What you need to do — Set down each record exactly. Omit the pictures.

[Material for this task — start]

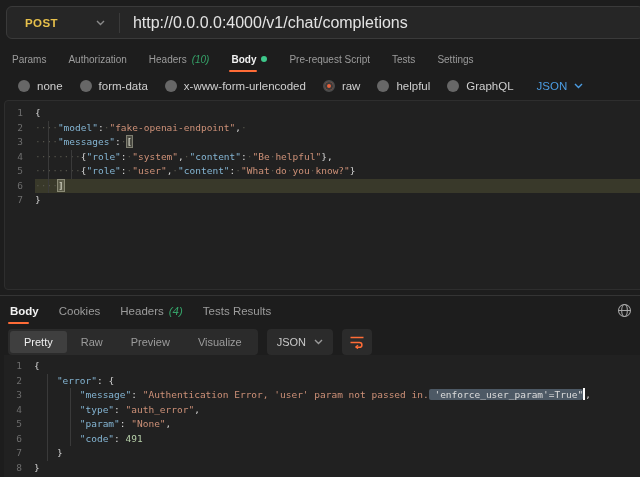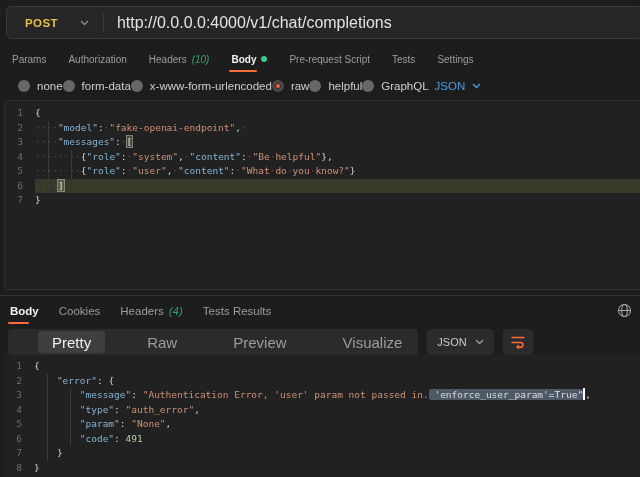--- a/index.html
+++ b/index.html
@@ -10,37 +10,37 @@
     color:#c9c9c9;
     position:relative;
   }
   
   .url-bar {
     position:absolute; top:6px; left:6px; right:-4px; height:33px;
     background:#262626; border:1px solid #3a3a3a; border-radius:6px;
     display:flex; align-items:center;
   }
   .method { color:#e7c04b; font-size:11.5px; font-weight:bold; letter-spacing:.4px;
-    padding:0 14px 0 18px; cursor:pointer; display:flex; align-items:center; gap:22px; }
+    padding:0 14px 0 18px; cursor:pointer; display:flex; align-items:center; gap:38px; }
   .chev { width:9px; height:6px; display:inline-block; }
   .vdiv { width:1px; height:20px; background:#3a3a3a; }
   .url-text { font-size:16px; color:#e3e3e3; padding-left:13px; white-space:nowrap; }
 
   
   .req-tabs { position:absolute; top:48px; left:12px; height:22px;
     display:flex; align-items:center; gap:22px; font-size:10px; color:#9c9c9c; }
   .tab { cursor:pointer; position:relative; display:flex; align-items:center; gap:5px; white-space:nowrap; }
   .tab .count { color:#35a168;font-style:italic; }
   .tab.active { color:#f2f2f2; font-weight:bold; }
   .tab.active .underline { position:absolute; left:-2px; right:10px; bottom:-7px; height:2px; background:#ff6c37; border-radius:1px; }
   .dot { width:6px; height:6px; border-radius:50%; background:#3ec88b; display:inline-block; }
 
   
   .radio-row { position:absolute; top:76px; left:18px; height:20px;
-    display:flex; align-items:center; font-size:11.5px; color:#cfcfcf; }
+    display:flex; align-items:center; gap:17px; font-size:11.5px; color:#cfcfcf; }
   .radio-opt { display:flex; align-items:center; gap:7px; cursor:pointer; white-space:nowrap; }
   .radio { width:12px; height:12px; border-radius:50%; background:#676767; display:inline-block; }
   .radio.sel { background:#e9623c; box-shadow:0 0 0 2px #3a3a3a inset; border:2px solid #4b4b4b; }
   .fmt-select { display:flex; align-items:center; gap:7px; color:#4b9ce2; font-size:11.5px; cursor:pointer; margin-left:6px; }
 
   
   .editor {
     position:absolute; background:#212121;
     font-family:"DejaVu Sans Mono", monospace; font-size:9.5px; line-height:14.5px;
   }
@@ -69,22 +69,22 @@
 
   
   .resp-tabs { position:absolute; top:301px; left:10px; height:20px;
     display:flex; align-items:center; gap:20px; font-size:11.5px; color:#9c9c9c; }
   .resp-right { position:absolute; top:303px; right:8px; display:flex; align-items:center; gap:8px; }
   .globe { width:15px; height:15px; }
 
   
   .resp-toolbar { position:absolute; top:329px; left:8px; height:26px; display:flex; align-items:center; gap:9px; }
   .segmented { display:flex; align-items:center; background:#2b2b2b; border-radius:4px; padding:2px; height:26px; }
-  .segment { font-size:15px; color:#9c9c9c; padding:0 14px; height:22px; display:flex; align-items:center;
-    border-radius:3px; cursor:pointer; white-space:nowrap;margin-left:28px; }
+  .segment { font-size:11px; color:#9c9c9c; padding:0 14px; height:22px; display:flex; align-items:center;
+    border-radius:3px; cursor:pointer; white-space:nowrap; }
   .segment.active { background:#3f3f3f; color:#f0f0f0; }
   .tool-btn { background:#2b2b2b; border-radius:4px; height:26px; display:flex; align-items:center;
     padding:0 10px; gap:8px; font-size:11px; color:#c9c9c9; cursor:pointer; }
   .wrap-btn { width:30px; justify-content:center; padding:0; }
 </style>
 </head>
 <body>
 
 <div class="url-bar">
   <div class="method">

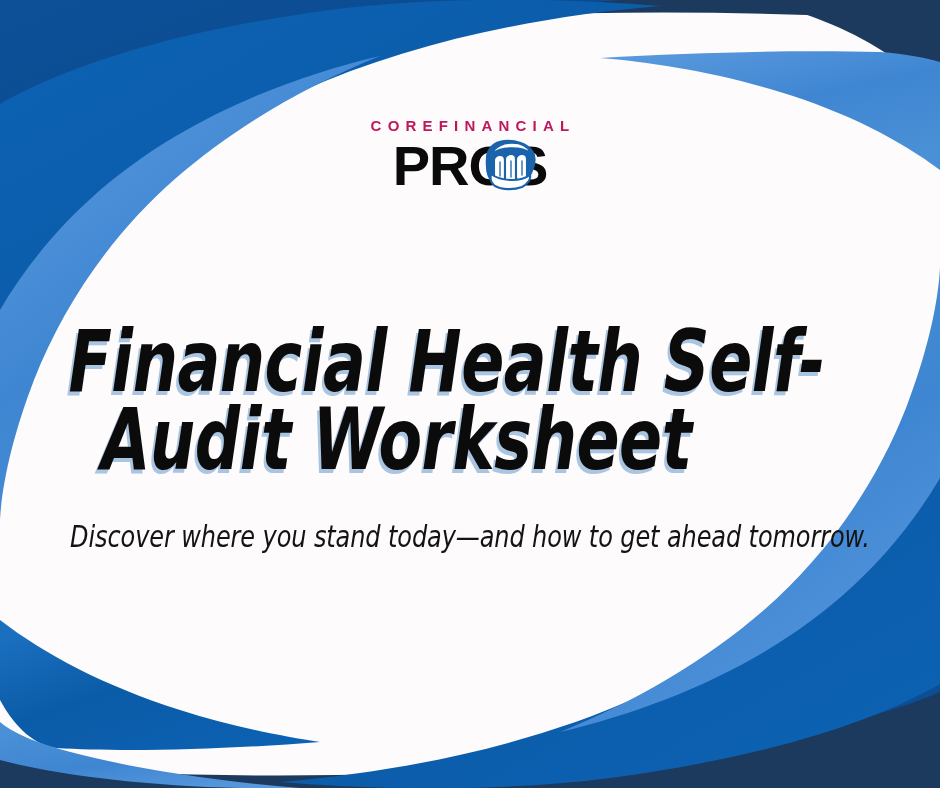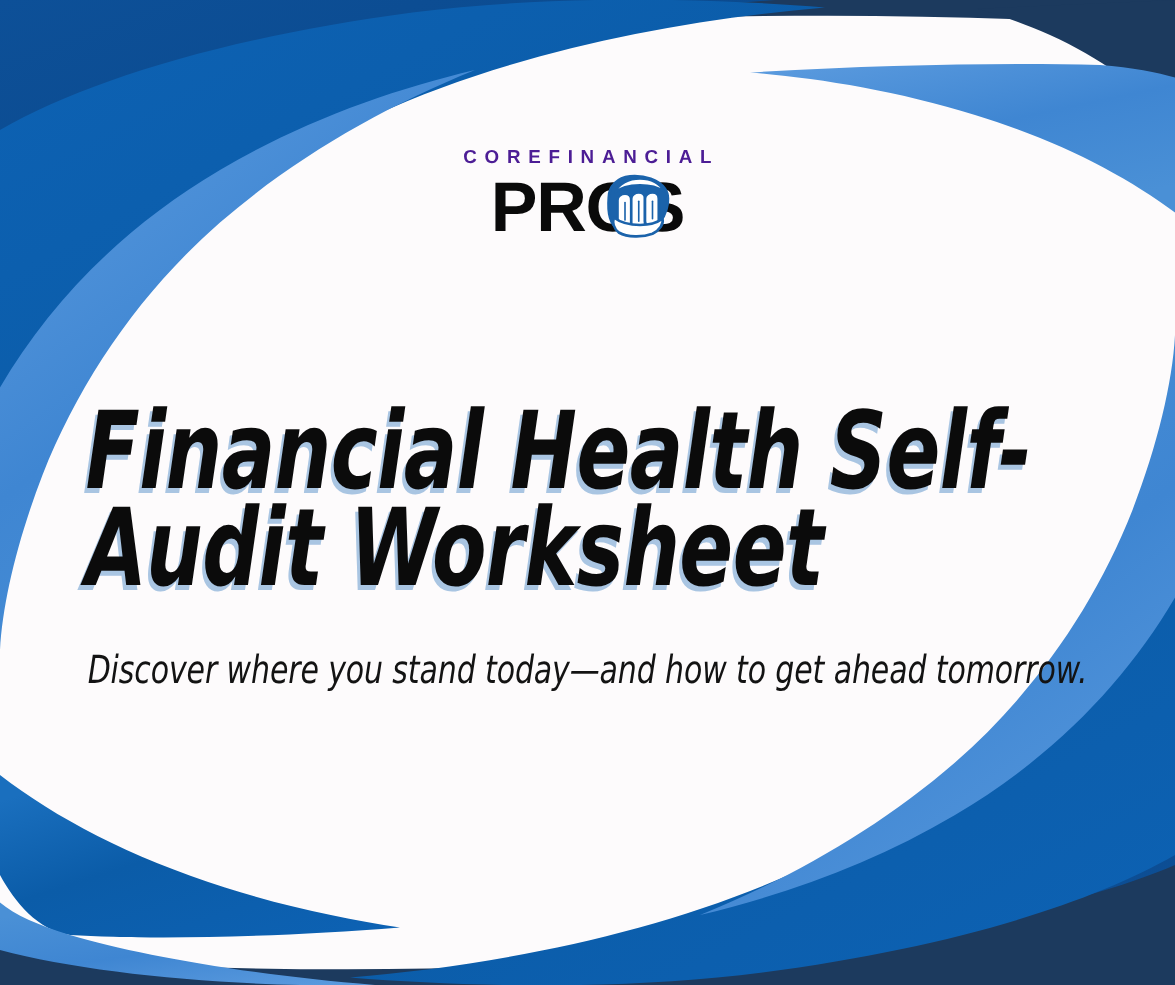--- a/index.html
+++ b/index.html
@@ -38,21 +38,21 @@
     left: 0;
     top: 118px;
     width: 940px;
     text-align: center;
   }
   #logo-wordmark-top {
     font-family: "Liberation Sans", sans-serif;
     font-size: 15px;
     font-weight: 600;
     letter-spacing: 6.2px;
-    color: #4c1d95;
+    color: #be185d;
     line-height: 1;
     padding-left: 6px;
     white-space: nowrap;
   }
   #logo-mark {
     position: relative;
     display: inline-block;
     margin-top: 7px;
     height: 52px;
   }
@@ -72,21 +72,21 @@
     width: 62px;
     height: 54px;
   }
 
   
   #title-block {
     position: absolute;
     left: 0;
     top: 322px;
     width: 760px;
-    text-align: left;
+    text-align: right;
   }
   .headline {
     font-family: "Liberation Sans Narrow", "DejaVu Sans Condensed", "Liberation Sans", sans-serif;
     font-size: 86px;
     font-weight: 700;
     font-style: italic;
     color: #0b0b0b;
     line-height: 78px;
     letter-spacing: -0.5px;
     transform: scaleX(0.82);

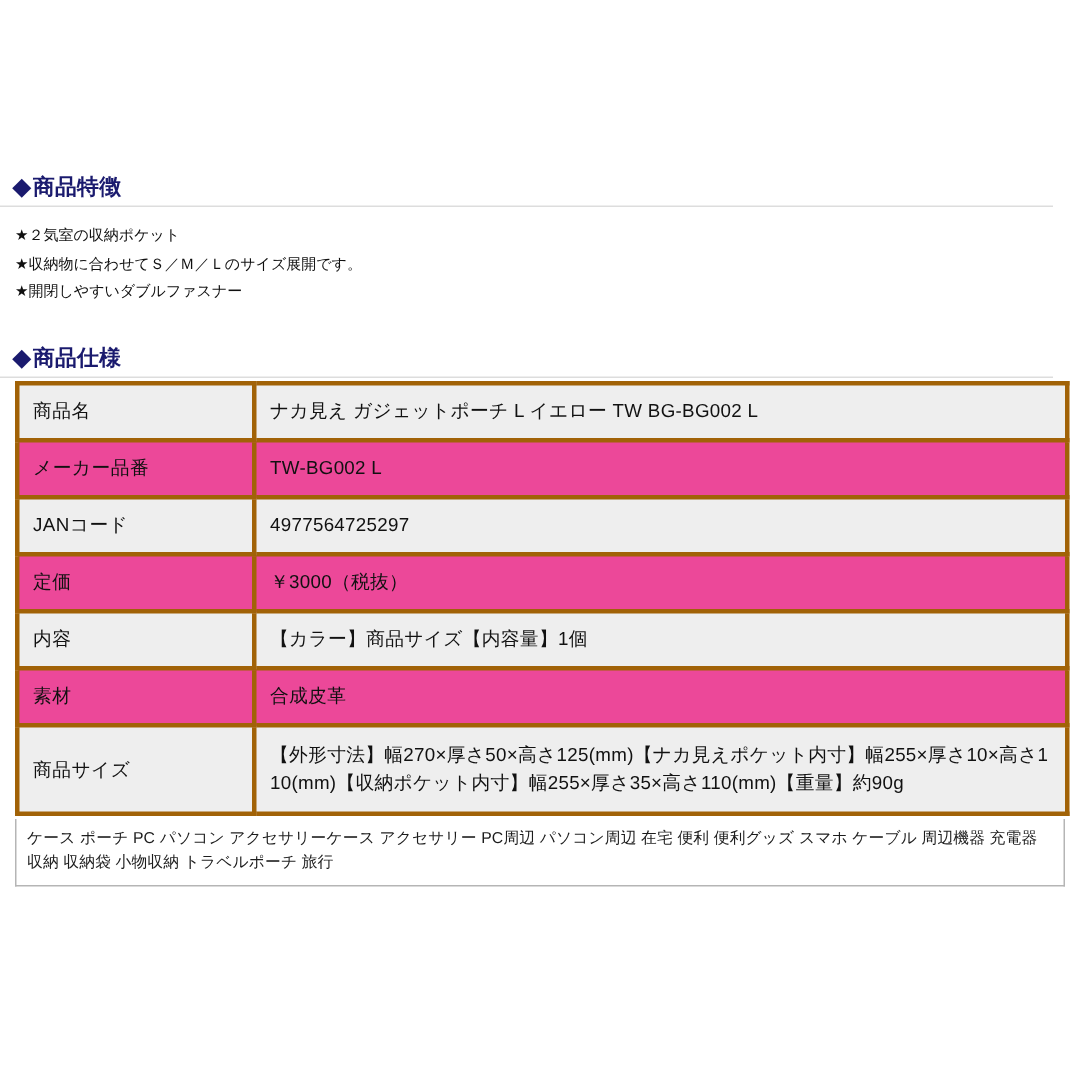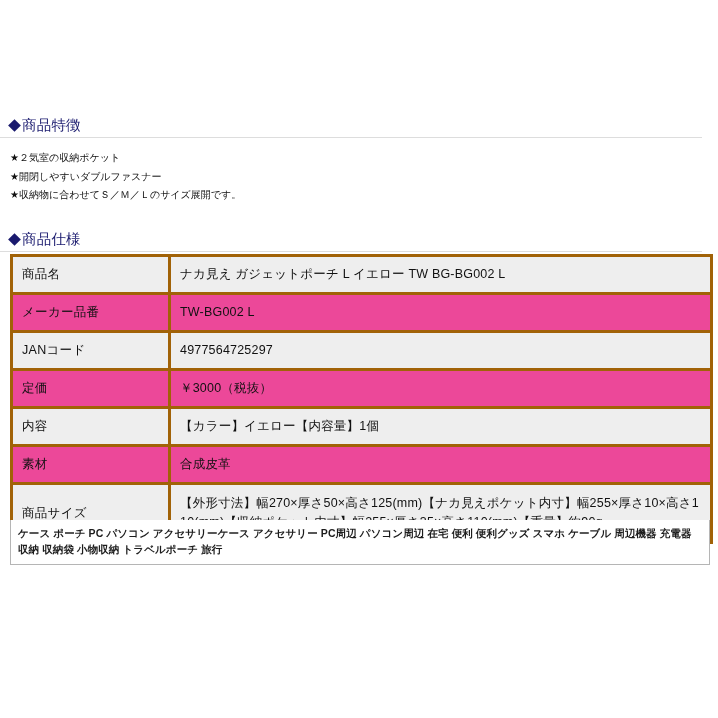--- a/index.html
+++ b/index.html
@@ -22,21 +22,21 @@
     box-sizing: border-box;
     background: #ffffff;
   }
 
   
   .section-heading {
     display: flex;
     align-items: center;
     gap: 3px;
     color: #1a1a6e;
-    font-weight: normal;
+    font-weight: bold;
     font-size: 14.5px;
     line-height: 1;
     letter-spacing: 0.2px;
     padding: 0 0 4px 10px;
     border-bottom: 1px solid #dddddd;
     margin: 0 8px 0 0;
   }
   .diamond-icon {
     display: inline-block;
     width: 9px;
@@ -90,50 +90,49 @@
   .spec-table tr.even td { background: #ec4899; }
   .spec-table td.label { letter-spacing: 0.3px; }
   .spec-table td.value { letter-spacing: 0.2px; }
   .spec-table tr.tall td { padding-top: 9px; padding-bottom: 9px; }
   .spec-table td.value.empty { min-height: 19px; }
 
   
   .keywords {
     position: absolute;
     left: 10px;
-    top: 520px;
+    top: 546px;
     width: 700px;
     box-sizing: border-box;
     border: 1px solid #b5b5b5;
     border-top: none;
     background: #ffffff;
     padding: 5px 7px 7px 7px;
     font-size: 10.5px;
     line-height: 16px;
     color: #1c1c1c;
     letter-spacing: 0.1px;
-    font-weight: bold;
   }
 </style>
 </head>
 <body>
 
 <div class="page">
 
   <div id="features-heading-wrap">
     <div class="section-heading">
       <span class="diamond-icon"></span>
       <span class="heading-label">商品特徴</span>
     </div>
   </div>
 
   <div class="features">
     <span class="line">★２気室の収納ポケット</span>
+    <span class="line">★収納物に合わせてＳ／Ｍ／Ｌのサイズ展開です。</span>
     <span class="line">★開閉しやすいダブルファスナー</span>
-    <span class="line">★収納物に合わせてＳ／Ｍ／Ｌのサイズ展開です。</span>
   </div>
 
   <div id="spec-heading-wrap">
     <div class="section-heading">
       <span class="diamond-icon"></span>
       <span class="heading-label">商品仕様</span>
     </div>
   </div>
 
   <table class="spec-table">
@@ -153,21 +152,21 @@
       <tr class="odd">
         <td class="label">JANコード</td>
         <td class="value">4977564725297</td>
       </tr>
       <tr class="even">
         <td class="label">定価</td>
         <td class="value">￥3000（税抜）</td>
       </tr>
       <tr class="odd">
         <td class="label">内容</td>
-        <td class="value">【カラー】イエロー【内容量】1個</td>
+        <td class="value">【カラー】商品サイズ【内容量】1個</td>
       </tr>
       <tr class="even">
         <td class="label">素材</td>
         <td class="value">合成皮革</td>
       </tr>
       <tr class="odd tall">
         <td class="label">商品サイズ</td>
         <td class="value">【外形寸法】幅270×厚さ50×高さ125(mm)【ナカ見えポケット内寸】幅255×厚さ10×高さ110(mm)【収納ポケット内寸】幅255×厚さ35×高さ110(mm)【重量】約90g</td>
       </tr>
     </tbody>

[Material for this task — finish]

Result —
--- a/index.html
+++ b/index.html
@@ -10,37 +10,37 @@
     color:#c9c9c9;
     position:relative;
   }
   
   .url-bar {
     position:absolute; top:6px; left:6px; right:-4px; height:33px;
     background:#262626; border:1px solid #3a3a3a; border-radius:6px;
     display:flex; align-items:center;
   }
   .method { color:#e7c04b; font-size:11.5px; font-weight:bold; letter-spacing:.4px;
-    padding:0 14px 0 18px; cursor:pointer; display:flex; align-items:center; gap:22px; }
+    padding:0 14px 0 18px; cursor:pointer; display:flex; align-items:center; gap:38px; }
   .chev { width:9px; height:6px; display:inline-block; }
   .vdiv { width:1px; height:20px; background:#3a3a3a; }
   .url-text { font-size:16px; color:#e3e3e3; padding-left:13px; white-space:nowrap; }
 
   
   .req-tabs { position:absolute; top:48px; left:12px; height:22px;
     display:flex; align-items:center; gap:22px; font-size:10px; color:#9c9c9c; }
   .tab { cursor:pointer; position:relative; display:flex; align-items:center; gap:5px; white-space:nowrap; }
   .tab .count { color:#35a168;font-style:italic; }
   .tab.active { color:#f2f2f2; font-weight:bold; }
   .tab.active .underline { position:absolute; left:-2px; right:10px; bottom:-7px; height:2px; background:#ff6c37; border-radius:1px; }
   .dot { width:6px; height:6px; border-radius:50%; background:#3ec88b; display:inline-block; }
 
   
   .radio-row { position:absolute; top:76px; left:18px; height:20px;
-    display:flex; align-items:center; font-size:11.5px; color:#cfcfcf; }
+    display:flex; align-items:center; gap:17px; font-size:11.5px; color:#cfcfcf; }
   .radio-opt { display:flex; align-items:center; gap:7px; cursor:pointer; white-space:nowrap; }
   .radio { width:12px; height:12px; border-radius:50%; background:#676767; display:inline-block; }
   .radio.sel { background:#e9623c; box-shadow:0 0 0 2px #3a3a3a inset; border:2px solid #4b4b4b; }
   .fmt-select { display:flex; align-items:center; gap:7px; color:#4b9ce2; font-size:11.5px; cursor:pointer; margin-left:6px; }
 
   
   .editor {
     position:absolute; background:#212121;
     font-family:"DejaVu Sans Mono", monospace; font-size:9.5px; line-height:14.5px;
   }
@@ -69,22 +69,22 @@
 
   
   .resp-tabs { position:absolute; top:301px; left:10px; height:20px;
     display:flex; align-items:center; gap:20px; font-size:11.5px; color:#9c9c9c; }
   .resp-right { position:absolute; top:303px; right:8px; display:flex; align-items:center; gap:8px; }
   .globe { width:15px; height:15px; }
 
   
   .resp-toolbar { position:absolute; top:329px; left:8px; height:26px; display:flex; align-items:center; gap:9px; }
   .segmented { display:flex; align-items:center; background:#2b2b2b; border-radius:4px; padding:2px; height:26px; }
-  .segment { font-size:15px; color:#9c9c9c; padding:0 14px; height:22px; display:flex; align-items:center;
-    border-radius:3px; cursor:pointer; white-space:nowrap;margin-left:28px; }
+  .segment { font-size:11px; color:#9c9c9c; padding:0 14px; height:22px; display:flex; align-items:center;
+    border-radius:3px; cursor:pointer; white-space:nowrap; }
   .segment.active { background:#3f3f3f; color:#f0f0f0; }
   .tool-btn { background:#2b2b2b; border-radius:4px; height:26px; display:flex; align-items:center;
     padding:0 10px; gap:8px; font-size:11px; color:#c9c9c9; cursor:pointer; }
   .wrap-btn { width:30px; justify-content:center; padding:0; }
 </style>
 </head>
 <body>
 
 <div class="url-bar">
   <div class="method">

--- a/index.html
+++ b/index.html
@@ -38,21 +38,21 @@
     left: 0;
     top: 118px;
     width: 940px;
     text-align: center;
   }
   #logo-wordmark-top {
     font-family: "Liberation Sans", sans-serif;
     font-size: 15px;
     font-weight: 600;
     letter-spacing: 6.2px;
-    color: #4c1d95;
+    color: #be185d;
     line-height: 1;
     padding-left: 6px;
     white-space: nowrap;
   }
   #logo-mark {
     position: relative;
     display: inline-block;
     margin-top: 7px;
     height: 52px;
   }
@@ -72,21 +72,21 @@
     width: 62px;
     height: 54px;
   }
 
   
   #title-block {
     position: absolute;
     left: 0;
     top: 322px;
     width: 760px;
-    text-align: left;
+    text-align: right;
   }
   .headline {
     font-family: "Liberation Sans Narrow", "DejaVu Sans Condensed", "Liberation Sans", sans-serif;
     font-size: 86px;
     font-weight: 700;
     font-style: italic;
     color: #0b0b0b;
     line-height: 78px;
     letter-spacing: -0.5px;
     transform: scaleX(0.82);

--- a/index.html
+++ b/index.html
@@ -22,21 +22,21 @@
     box-sizing: border-box;
     background: #ffffff;
   }
 
   
   .section-heading {
     display: flex;
     align-items: center;
     gap: 3px;
     color: #1a1a6e;
-    font-weight: normal;
+    font-weight: bold;
     font-size: 14.5px;
     line-height: 1;
     letter-spacing: 0.2px;
     padding: 0 0 4px 10px;
     border-bottom: 1px solid #dddddd;
     margin: 0 8px 0 0;
   }
   .diamond-icon {
     display: inline-block;
     width: 9px;
@@ -90,50 +90,49 @@
   .spec-table tr.even td { background: #ec4899; }
   .spec-table td.label { letter-spacing: 0.3px; }
   .spec-table td.value { letter-spacing: 0.2px; }
   .spec-table tr.tall td { padding-top: 9px; padding-bottom: 9px; }
   .spec-table td.value.empty { min-height: 19px; }
 
   
   .keywords {
     position: absolute;
     left: 10px;
-    top: 520px;
+    top: 546px;
     width: 700px;
     box-sizing: border-box;
     border: 1px solid #b5b5b5;
     border-top: none;
     background: #ffffff;
     padding: 5px 7px 7px 7px;
     font-size: 10.5px;
     line-height: 16px;
     color: #1c1c1c;
     letter-spacing: 0.1px;
-    font-weight: bold;
   }
 </style>
 </head>
 <body>
 
 <div class="page">
 
   <div id="features-heading-wrap">
     <div class="section-heading">
       <span class="diamond-icon"></span>
       <span class="heading-label">商品特徴</span>
     </div>
   </div>
 
   <div class="features">
     <span class="line">★２気室の収納ポケット</span>
+    <span class="line">★収納物に合わせてＳ／Ｍ／Ｌのサイズ展開です。</span>
     <span class="line">★開閉しやすいダブルファスナー</span>
-    <span class="line">★収納物に合わせてＳ／Ｍ／Ｌのサイズ展開です。</span>
   </div>
 
   <div id="spec-heading-wrap">
     <div class="section-heading">
       <span class="diamond-icon"></span>
       <span class="heading-label">商品仕様</span>
     </div>
   </div>
 
   <table class="spec-table">
@@ -153,21 +152,21 @@
       <tr class="odd">
         <td class="label">JANコード</td>
         <td class="value">4977564725297</td>
       </tr>
       <tr class="even">
         <td class="label">定価</td>
         <td class="value">￥3000（税抜）</td>
       </tr>
       <tr class="odd">
         <td class="label">内容</td>
-        <td class="value">【カラー】イエロー【内容量】1個</td>
+        <td class="value">【カラー】商品サイズ【内容量】1個</td>
       </tr>
       <tr class="even">
         <td class="label">素材</td>
         <td class="value">合成皮革</td>
       </tr>
       <tr class="odd tall">
         <td class="label">商品サイズ</td>
         <td class="value">【外形寸法】幅270×厚さ50×高さ125(mm)【ナカ見えポケット内寸】幅255×厚さ10×高さ110(mm)【収納ポケット内寸】幅255×厚さ35×高さ110(mm)【重量】約90g</td>
       </tr>
     </tbody>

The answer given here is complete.